Ama sadece arkanıza yaslanıp almak zorunda değilsiniz. BIC'nin Fight for Your Write Mission gibi el yazısının önemi konusunda farkındalık yaratmaya odaklanan tonlarca grup var.
Zihinsel faydaların ötesinde (daha iyi okul performansını düşünün), günlük tutmak çocuklara gerçekten ne hissettiklerini ifade etmeleri için bir yol sunar. Birisi ne kadar kendinden emin görünürse görünsün, hepimizin bir blogda gün ışığına çıkarmaya dayanamayacağımız yüzeyin hemen altında saklanan güvensizliklerimiz var.

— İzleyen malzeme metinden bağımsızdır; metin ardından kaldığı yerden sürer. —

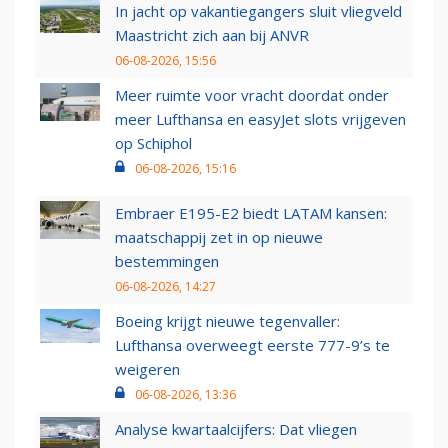
In jacht op vakantiegangers sluit vliegveld
Maastricht zich aan bij ANVR
06-08-2026, 15:56
Meer ruimte voor vracht doordat onder
meer Lufthansa en easyJet slots vrijgeven
op Schiphol
06-08-2026, 15:16
Embraer E195-E2 biedt LATAM kansen:
maatschappij zet in op nieuwe
bestemmingen
06-08-2026, 14:27
Boeing krijgt nieuwe tegenvaller:
Lufthansa overweegt eerste 777-9’s te
weigeren
06-08-2026, 13:36
Analyse kwartaalcijfers: Dat vliegen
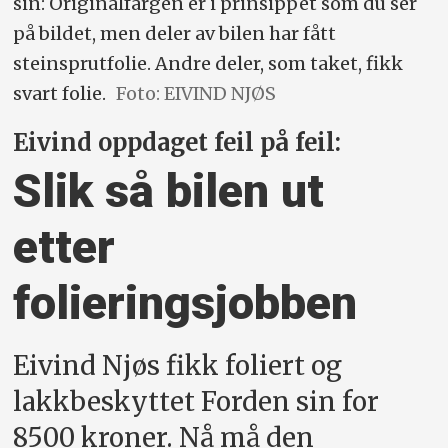
sin: Originalfargen er i prinsippet som du ser
på bildet, men deler av bilen har fått
steinsprutfolie. Andre deler, som taket, fikk
svart folie.
Foto: EIVIND NJØS
Eivind oppdaget feil på feil:
Slik så bilen ut
etter
folieringsjobben
Eivind Njøs fikk foliert og
lakkbeskyttet Forden sin for
8500 kroner. Nå må den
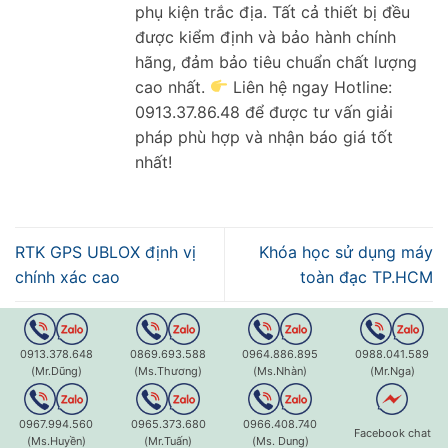
phụ kiện trắc địa. Tất cả thiết bị đều
được kiểm định và bảo hành chính
hãng, đảm bảo tiêu chuẩn chất lượng
cao nhất.
Liên hệ ngay Hotline:
0913.37.86.48 để được tư vấn giải
pháp phù hợp và nhận báo giá tốt
nhất!
RTK GPS UBLOX định vị
Khóa học sử dụng máy
chính xác cao
toàn đạc TP.HCM
0913.378.648
0869.693.588
0964.886.895
0988.041.589
Để lại một bình luận
(Mr.Dũng)
(Ms.Thương)
(Ms.Nhàn)
(Mr.Nga)
Email của bạn sẽ không được hiển thị công khai.
Các trường bắt buộc được đánh dấu
*
0967.994.560
0965.373.680
0966.408.740
Facebook chat
(Ms.Huyền)
(Mr.Tuấn)
(Ms. Dung)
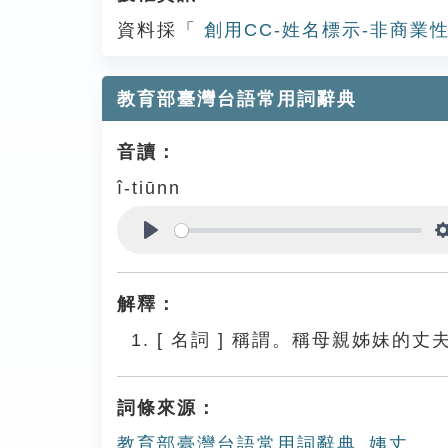
資料採「
創用CC-姓名標示-非商業性
教育部臺灣台語常用詞辭典
音讀：
î-tiūnn
Play
解釋：
[
名詞
]
稱謂。稱母親姊妹的丈
詞條來源：
教育部臺灣台語常用詞辭典_姨丈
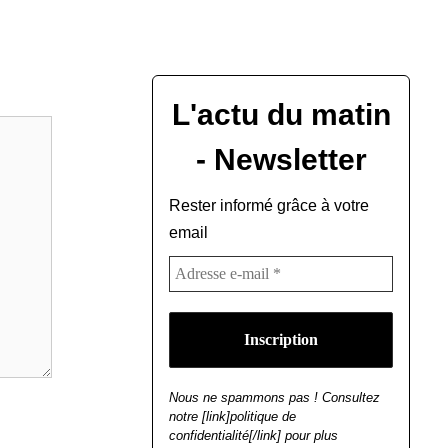
L'actu du matin
- Newsletter
Rester informé grâce à votre
email
Nous ne spammons pas ! Consultez
notre [link]politique de
confidentialité[/link] pour plus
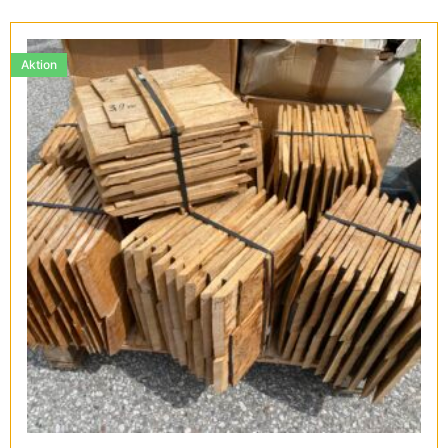
Aktion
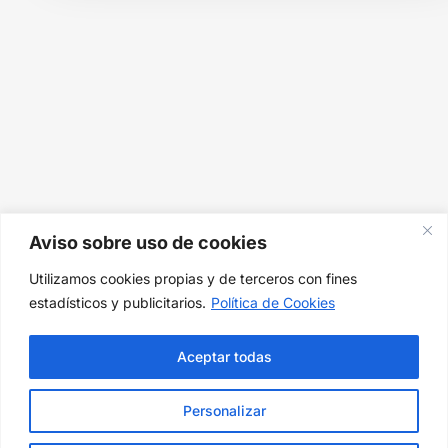
Aviso sobre uso de cookies
Utilizamos cookies propias y de terceros con fines
estadísticos y publicitarios.
Política de Cookies
Aceptar todas
Personalizar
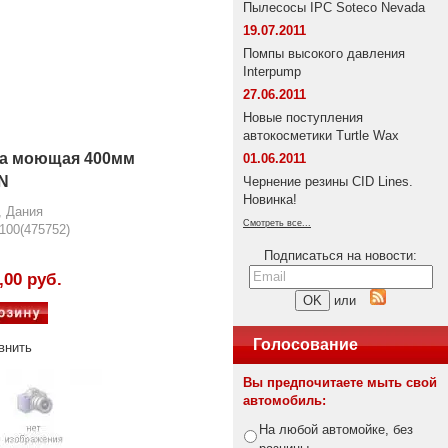
Пылесосы IPC Soteco Nevada
19.07.2011
Помпы высокого давления
Interpump
27.06.2011
Новые поступления
автокосметики Turtle Wax
а моющая 400мм
01.06.2011
N
Чернение резины CID Lines.
Новинка!
, Дания
Смотреть все...
100(475752)
Подписаться на новости:
,00 руб.
или
Голосование
внить
Вы предпочитаете мыть свой
автомобиль:
На любой автомойке, без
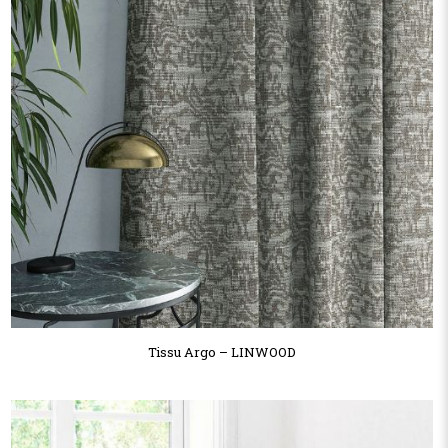
Tissu Argo – LINWOOD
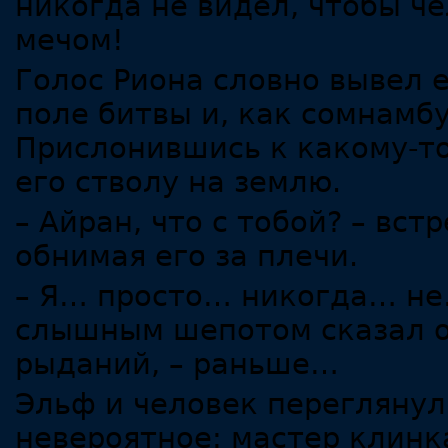
никогда не видел, чтобы ч
мечом!
Голос Риона словно вывел е
поле битвы и, как сомнамбу
Прислонившись к какому-то
его стволу на землю.
– Айран, что с тобой? – вс
обнимая его за плечи.
– Я… просто… никогда… не
слышным шепотом сказал он
рыданий, – раньше…
Эльф и человек переглянули
невероятное: мастер клинка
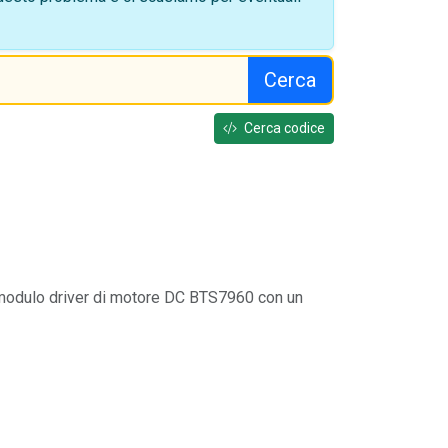
Cerca
Cerca codice
 modulo driver di motore DC BTS7960 con un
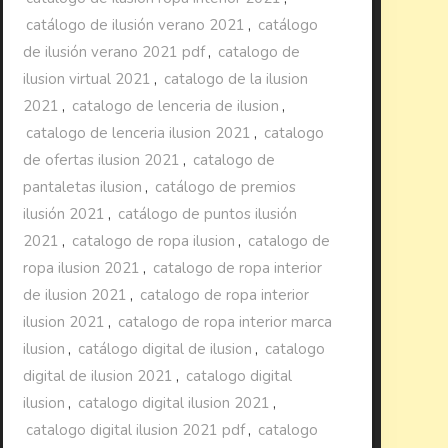
catálogo de ilusión verano 2021
,
catálogo
de ilusión verano 2021 pdf
,
catalogo de
ilusion virtual 2021
,
catalogo de la ilusion
2021
,
catalogo de lenceria de ilusion
,
catalogo de lenceria ilusion 2021
,
catalogo
de ofertas ilusion 2021
,
catalogo de
pantaletas ilusion
,
catálogo de premios
ilusión 2021
,
catálogo de puntos ilusión
2021
,
catalogo de ropa ilusion
,
catalogo de
ropa ilusion 2021
,
catalogo de ropa interior
de ilusion 2021
,
catalogo de ropa interior
ilusion 2021
,
catalogo de ropa interior marca
ilusion
,
catálogo digital de ilusion
,
catalogo
digital de ilusion 2021
,
catalogo digital
ilusion
,
catalogo digital ilusion 2021
,
catalogo digital ilusion 2021 pdf
,
catalogo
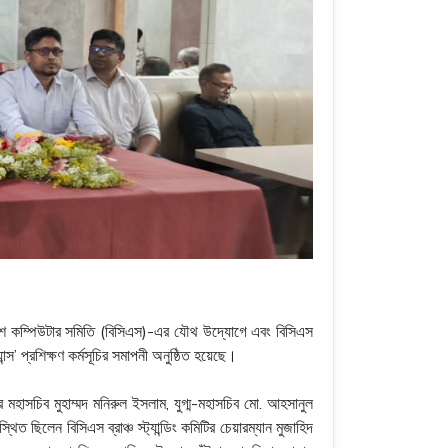
ংলাদেশ কম্পিউটার সমিতি (বিসিএস)-এর যৌথ উদ্যোগে এবং বিসিএস
ান্স’ প্রশিক্ষণ কর্মসূচির সমাপনী অনুষ্ঠিত হয়েছে।
টির মহাসচিব মুহাম্মদ মনিরুল ইসলাম, যুগ্ম-মহাসচিব মো. আহসানুল
িলেন বিসিএস ব্রাঞ্চ স্ট্যান্ডিং কমিটির চেয়ারম্যান মুজাহিদ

Günlük, güvenilir bir arkadaş gibidir. Bir sırdaş. Yargılanma korkusu olmadan tamamen kendimiz olmamıza ve kendimizi açmamıza izin vermesi açısından dönüştürücüdür ve yine de güvenilirliği değişmezdir.
Çocukların okulda daha iyi notlar almasına da yardımcı olduğu gerçeği mi? Peki, bu ekstra krediyi düşünün.
Daha:Öğretmen grafiti okul mülkü ve onun için tamamen tezahürat yapıyoruz
Bu gönderi, BIC'nin Fight for Your Write Mission tarafından desteklenmiştir.